Left panel: All parameter combinations exhibiting the Hydra effect. Right panel: Curves truncated at the maximum derivative point, isolating the rising (Hydra) portion. Color indicates the maximum positive derivative—darker blue corresponds to steeper initial increases.

The 3D voxel plots show Hydra effect strength (quadratic coefficient) across the parameter space.

Left panel (Strong Hydra, coef > 15): Sharp, pronounced peaks with prey density increasing from ~0.3–0.6 to ~0.7–0.8 before collapsing. Right panel (Moderate Hydra, coef 5–10): Gentler curves with broader peaks. The Hydra effect is present but less dramatic.
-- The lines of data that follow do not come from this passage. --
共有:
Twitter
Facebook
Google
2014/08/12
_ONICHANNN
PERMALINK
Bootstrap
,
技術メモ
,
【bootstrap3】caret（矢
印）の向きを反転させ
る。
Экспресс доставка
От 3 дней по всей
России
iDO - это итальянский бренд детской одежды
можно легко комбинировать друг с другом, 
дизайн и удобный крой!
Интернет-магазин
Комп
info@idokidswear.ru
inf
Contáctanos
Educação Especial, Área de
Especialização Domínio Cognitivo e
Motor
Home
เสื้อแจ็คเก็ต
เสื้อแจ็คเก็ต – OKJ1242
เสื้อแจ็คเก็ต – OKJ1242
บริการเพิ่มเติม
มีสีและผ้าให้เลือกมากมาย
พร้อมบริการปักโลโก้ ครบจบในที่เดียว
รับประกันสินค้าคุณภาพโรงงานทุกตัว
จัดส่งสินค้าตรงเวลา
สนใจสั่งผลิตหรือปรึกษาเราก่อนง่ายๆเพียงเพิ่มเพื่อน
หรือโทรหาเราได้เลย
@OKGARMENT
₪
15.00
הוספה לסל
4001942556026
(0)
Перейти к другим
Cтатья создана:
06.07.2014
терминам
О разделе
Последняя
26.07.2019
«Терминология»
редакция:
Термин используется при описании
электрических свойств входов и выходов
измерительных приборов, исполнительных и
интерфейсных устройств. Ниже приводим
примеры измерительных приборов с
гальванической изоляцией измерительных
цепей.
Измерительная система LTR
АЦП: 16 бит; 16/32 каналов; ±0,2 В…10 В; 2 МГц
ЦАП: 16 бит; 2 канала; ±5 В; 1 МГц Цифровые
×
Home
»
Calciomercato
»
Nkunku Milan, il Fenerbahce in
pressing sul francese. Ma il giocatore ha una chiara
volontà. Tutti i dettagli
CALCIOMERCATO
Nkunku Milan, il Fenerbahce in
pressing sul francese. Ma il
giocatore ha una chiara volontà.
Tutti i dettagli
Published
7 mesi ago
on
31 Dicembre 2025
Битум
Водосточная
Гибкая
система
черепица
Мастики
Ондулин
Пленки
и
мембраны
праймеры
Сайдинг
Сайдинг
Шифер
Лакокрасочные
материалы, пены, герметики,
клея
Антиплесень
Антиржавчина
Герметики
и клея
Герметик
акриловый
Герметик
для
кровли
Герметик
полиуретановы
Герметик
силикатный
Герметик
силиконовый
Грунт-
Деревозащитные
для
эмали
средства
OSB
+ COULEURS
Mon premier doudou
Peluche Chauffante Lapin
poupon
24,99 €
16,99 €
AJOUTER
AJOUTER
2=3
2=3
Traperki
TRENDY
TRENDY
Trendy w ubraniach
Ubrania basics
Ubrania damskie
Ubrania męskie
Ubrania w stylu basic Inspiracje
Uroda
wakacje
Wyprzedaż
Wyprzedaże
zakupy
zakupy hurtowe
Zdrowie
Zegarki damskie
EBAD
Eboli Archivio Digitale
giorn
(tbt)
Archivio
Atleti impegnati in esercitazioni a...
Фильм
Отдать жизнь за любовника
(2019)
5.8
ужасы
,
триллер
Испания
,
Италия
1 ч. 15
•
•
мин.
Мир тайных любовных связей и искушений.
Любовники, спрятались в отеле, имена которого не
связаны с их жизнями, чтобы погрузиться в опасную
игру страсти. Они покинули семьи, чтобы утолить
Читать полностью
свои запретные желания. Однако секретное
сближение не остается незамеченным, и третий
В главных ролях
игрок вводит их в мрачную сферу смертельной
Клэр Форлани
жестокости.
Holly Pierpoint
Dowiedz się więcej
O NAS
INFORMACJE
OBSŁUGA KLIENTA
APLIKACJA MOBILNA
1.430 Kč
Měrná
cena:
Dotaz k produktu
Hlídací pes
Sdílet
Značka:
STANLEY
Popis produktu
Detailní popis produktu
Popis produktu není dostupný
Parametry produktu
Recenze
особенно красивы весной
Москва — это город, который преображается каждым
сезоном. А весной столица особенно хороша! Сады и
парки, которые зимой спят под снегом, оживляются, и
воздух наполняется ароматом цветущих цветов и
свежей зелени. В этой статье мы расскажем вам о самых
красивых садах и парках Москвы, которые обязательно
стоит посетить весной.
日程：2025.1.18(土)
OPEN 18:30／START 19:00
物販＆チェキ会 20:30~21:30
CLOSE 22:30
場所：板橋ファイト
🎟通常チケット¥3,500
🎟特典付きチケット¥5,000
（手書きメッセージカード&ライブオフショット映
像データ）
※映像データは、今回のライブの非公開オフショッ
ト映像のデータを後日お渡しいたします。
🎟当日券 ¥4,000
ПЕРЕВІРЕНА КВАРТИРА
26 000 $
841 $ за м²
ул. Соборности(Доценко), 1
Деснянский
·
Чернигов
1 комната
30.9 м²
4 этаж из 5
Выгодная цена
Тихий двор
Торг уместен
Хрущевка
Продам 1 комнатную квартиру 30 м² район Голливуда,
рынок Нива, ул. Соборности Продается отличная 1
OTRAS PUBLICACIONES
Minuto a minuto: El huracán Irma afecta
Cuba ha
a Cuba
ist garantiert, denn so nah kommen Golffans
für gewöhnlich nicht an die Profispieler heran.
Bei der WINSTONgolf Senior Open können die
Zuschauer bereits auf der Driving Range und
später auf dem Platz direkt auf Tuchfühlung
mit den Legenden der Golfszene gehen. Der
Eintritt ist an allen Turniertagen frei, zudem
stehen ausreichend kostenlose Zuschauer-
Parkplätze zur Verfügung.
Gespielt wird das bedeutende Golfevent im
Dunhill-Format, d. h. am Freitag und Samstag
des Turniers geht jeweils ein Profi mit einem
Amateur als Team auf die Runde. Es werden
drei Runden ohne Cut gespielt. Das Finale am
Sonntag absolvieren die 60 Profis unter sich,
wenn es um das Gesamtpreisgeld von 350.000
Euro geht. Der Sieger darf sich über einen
Results: Directed Hunting (Phase 6)

The same analysis with directed hunting enabled reveals a dramatically different pattern.

Observations:

1. Much stronger Hydra effect: Maximum quadratic coefficients reach ~40–50, roughly double the undirected case

2. Shifted parameter region: The strong-effect region extends to higher predator birth rates and shows a different structure

3. More concentrated: The effect is stronger where it occurs but may be more restricted in parameter space

Left panel (Strong Hydra, coef > 15): Extremely sharp peaks with quadratic coefficients reaching 49–98. However, the curves are notably noisier than the undirected case, with irregular trajectories. Right panel (Moderate Hydra, coef 5–10): More variable behavior compared to undirected hunting. Some curves show multiple peaks or irregular shapes.

The results indicate that directed hunting amplifies the Hydra effect but also introduces instability. Smarter predators paradoxically create conditions for stronger Hydra effects.